# Excerpted passage
Planning Service
- Legal status: Active
- Headquarters: Millennium House 17-25 Great Victoria Street Belfast BT2 7BN
- Region served: Northern Ireland
- Leadership: Deputy Secretary - Planning and Local Government Group: Ian Maye; Director of Strategic Planning Division: Anne Garvey; Director of Local Planning Division: Fiona McCandless; Director of Planning Policy Division: Maggie Smith; Acting Director of Local Government Policy Division: Liz Loughran;
- Website: planningni.gov.uk

= Planning Service =

Northern Irish executive agency

The Planning Service was an agency within the Department of the Environment (Northern Ireland), which regulated the development and the use of land in the public interest and whose functions have been taken over by the Department for Infrastructure.

== Origins ==
The Town and Country Planning Service was established in 1973 when the responsibilities of local planning authorities briefly passed to the Ministry of Development and later to the Department of the Housing, Local Government and Planning before being integrated into the Department of the Environment for Northern Ireland. The Department's statutory planning functions are currently governed by the Planning (Northern Ireland) Order 1991 and associated subordinate legislation.

In April 1996, the Town and Country Planning Service became an Executive Agency of the Department of the Environment for Northern Ireland, known as "The Planning Service".[citation needed]

Following devolution of authority to the Northern Ireland Executive in 1998, the "Department of The Environment for Northern Ireland" was renamed "The Department of The Environment". Some functions previously handled by the "old" Department were transferred to other Northern Ireland Departments. The Planning Service continues to operates an Executive agency within the Department of The Environment.[citation needed]

== Functions ==
- Provide operational planning policy, Development Plans and high quality professional planning decisions.

# Source material
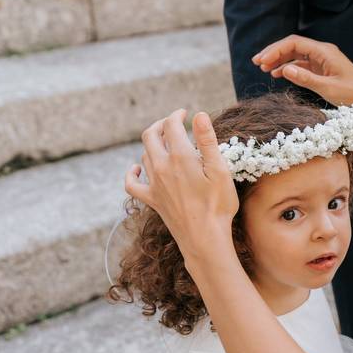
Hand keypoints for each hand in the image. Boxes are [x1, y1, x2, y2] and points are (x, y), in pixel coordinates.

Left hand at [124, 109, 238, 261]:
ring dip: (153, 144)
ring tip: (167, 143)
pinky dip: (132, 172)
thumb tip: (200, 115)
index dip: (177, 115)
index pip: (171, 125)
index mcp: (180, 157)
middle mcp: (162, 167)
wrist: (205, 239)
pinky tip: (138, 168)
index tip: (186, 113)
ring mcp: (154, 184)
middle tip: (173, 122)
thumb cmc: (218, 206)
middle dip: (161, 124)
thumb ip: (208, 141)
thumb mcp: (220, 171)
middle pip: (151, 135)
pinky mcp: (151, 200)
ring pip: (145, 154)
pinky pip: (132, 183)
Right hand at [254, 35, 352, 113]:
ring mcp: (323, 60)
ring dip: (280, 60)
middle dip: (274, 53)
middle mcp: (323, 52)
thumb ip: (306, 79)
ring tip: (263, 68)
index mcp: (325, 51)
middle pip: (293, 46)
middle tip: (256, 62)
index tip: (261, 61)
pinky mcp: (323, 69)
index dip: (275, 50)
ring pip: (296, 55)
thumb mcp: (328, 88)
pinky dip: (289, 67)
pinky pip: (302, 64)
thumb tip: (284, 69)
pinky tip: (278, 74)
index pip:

==

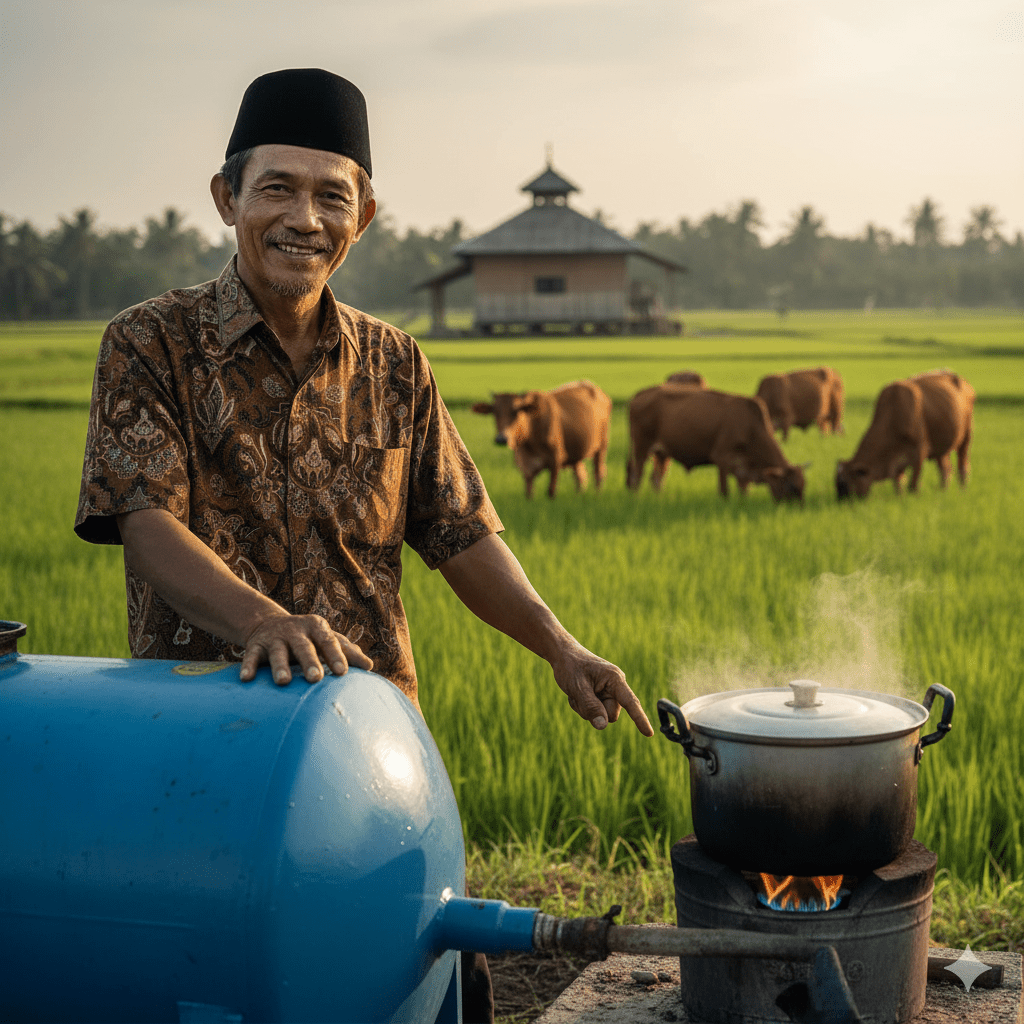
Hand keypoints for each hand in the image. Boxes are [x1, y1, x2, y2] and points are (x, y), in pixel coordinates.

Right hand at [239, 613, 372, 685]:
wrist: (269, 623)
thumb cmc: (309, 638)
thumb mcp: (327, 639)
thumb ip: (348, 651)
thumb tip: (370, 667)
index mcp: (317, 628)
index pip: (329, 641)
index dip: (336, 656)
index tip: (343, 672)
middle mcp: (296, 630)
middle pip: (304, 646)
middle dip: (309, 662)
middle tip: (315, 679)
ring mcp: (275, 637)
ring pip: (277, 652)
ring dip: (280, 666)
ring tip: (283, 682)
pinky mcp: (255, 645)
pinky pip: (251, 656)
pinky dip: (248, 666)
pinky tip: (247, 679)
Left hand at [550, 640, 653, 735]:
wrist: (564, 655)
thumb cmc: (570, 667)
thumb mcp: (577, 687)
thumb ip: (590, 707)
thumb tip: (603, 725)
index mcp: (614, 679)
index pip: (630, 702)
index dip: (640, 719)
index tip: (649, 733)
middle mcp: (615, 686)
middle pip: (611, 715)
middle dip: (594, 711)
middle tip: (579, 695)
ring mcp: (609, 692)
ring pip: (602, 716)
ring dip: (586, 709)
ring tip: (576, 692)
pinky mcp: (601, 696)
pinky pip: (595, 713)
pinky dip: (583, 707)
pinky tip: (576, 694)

# To do
List every person named in the leadership entry of the Planning Service text above, each with the title given for them.

# Result of this exercise
- Ian Maye: Deputy Secretary - Planning and Local Government Group
- Anne Garvey: Director of Strategic Planning Division
- Fiona McCandless: Director of Local Planning Division
- Maggie Smith: Director of Planning Policy Division
- Liz Loughran: Acting Director of Local Government Policy Division